What’s that Smell? GNNose Knows!

Published in

Stanford CS224W GraphML Tutorials

9 min readMay 14, 2023

By Sarah Chen, Matthew Ding, and Cathy Zhou as part of the Stanford CS224W Winter 2023 course project.

https://lh3.googleusercontent.com/0qdn6DK0KnhkrtqaBvXWrazquP0Z3fBBGYogq_y6x2CC5eEBARP9mL2_Go3PqgPrfNTfpEDIMmWlliRVgsf1Z472EC2I2MdNZJys1N7S

Sniff. Sniff. What’s that smell? It’s a tangy and pungent aroma that’s also… slightly sour? Is it… could it be… yes! It’s CH3COOH, or as it’s more commonly known, vinegar.

For over 70 years, scientists at the intersection of chemistry, neuroscience, and (recently) machine learning have investigated how molecular structures of substances affect how they smell to humans. This is a surprisingly difficult task. A small difference can result in completely different flavors, and molecules with drastically different structures can have similar odors [1, 4]. Recent advances in deep learning have enabled progress on this problem via ResNets, GNNs, and other architectures.

Structurally similar molecules do not necessarily have similar odor descriptors from Sanchez-Lengeling et al., reprinted from Ohloff, Pickenhagen and Kraft.

From a practical standpoint, improvements in molecular odor prediction may contribute to the discovery of new synthetic odorants, reducing the environmental impact of harvesting natural odorants. Additionally, insights from learned models may contribute to our understanding of chemistry and neuroscience.

For our final project, we trained a graph neural network (GNN) to predict the odors of various chemical molecules. Graphs are a natural way to model molecular data, viewing atoms as nodes and bonds between atoms as edges. GNNs trained on graph data are able to capture features of the chemicals and the structural connection.
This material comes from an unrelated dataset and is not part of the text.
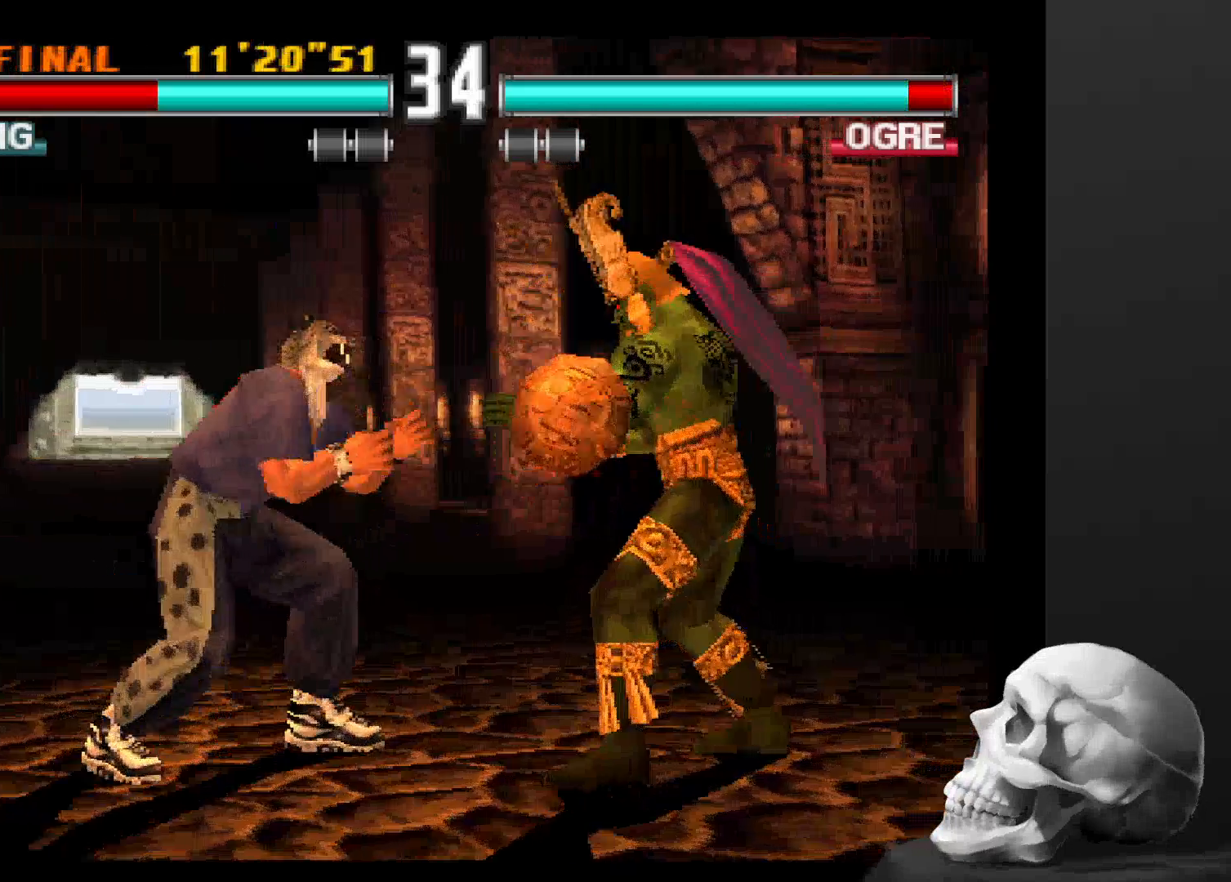
{"buttons": [], "left_stick": "center", "right_stick": "center", "events": [[67, "CIRCLE", "down"], [433, "CIRCLE", "up"]]}
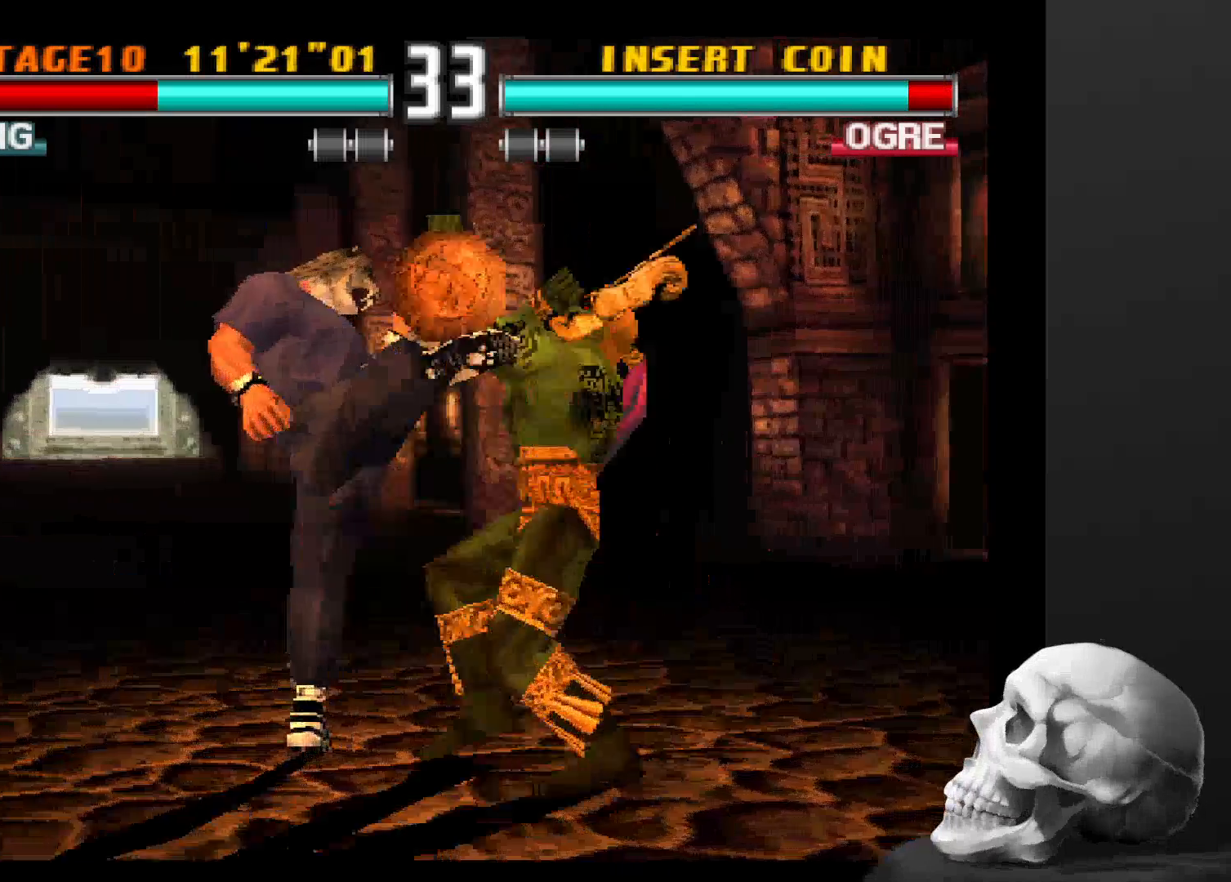
{"buttons": [], "left_stick": "center", "right_stick": "center", "events": []}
Although traditional ML approaches such as regularized linear models and random forests provide good predictions [2, 5], GNNs appear to outperform traditional methods [4] and provide further methods for interpreting the learned model.

Dataset

We examined two olfactory databases:

The Leffingwell PMP 2001 Database of Perfumery Materials & Performance which includes 4,100 molecules [4] and
The DREAM Olfaction Challenge dataset which includes 4,870 molecules [5]

Each entry contains a string in SMILES notation describing a molecule’s structure and a set of labels describing the molecule’s odor.

Example entries from the Leffingwell dataset.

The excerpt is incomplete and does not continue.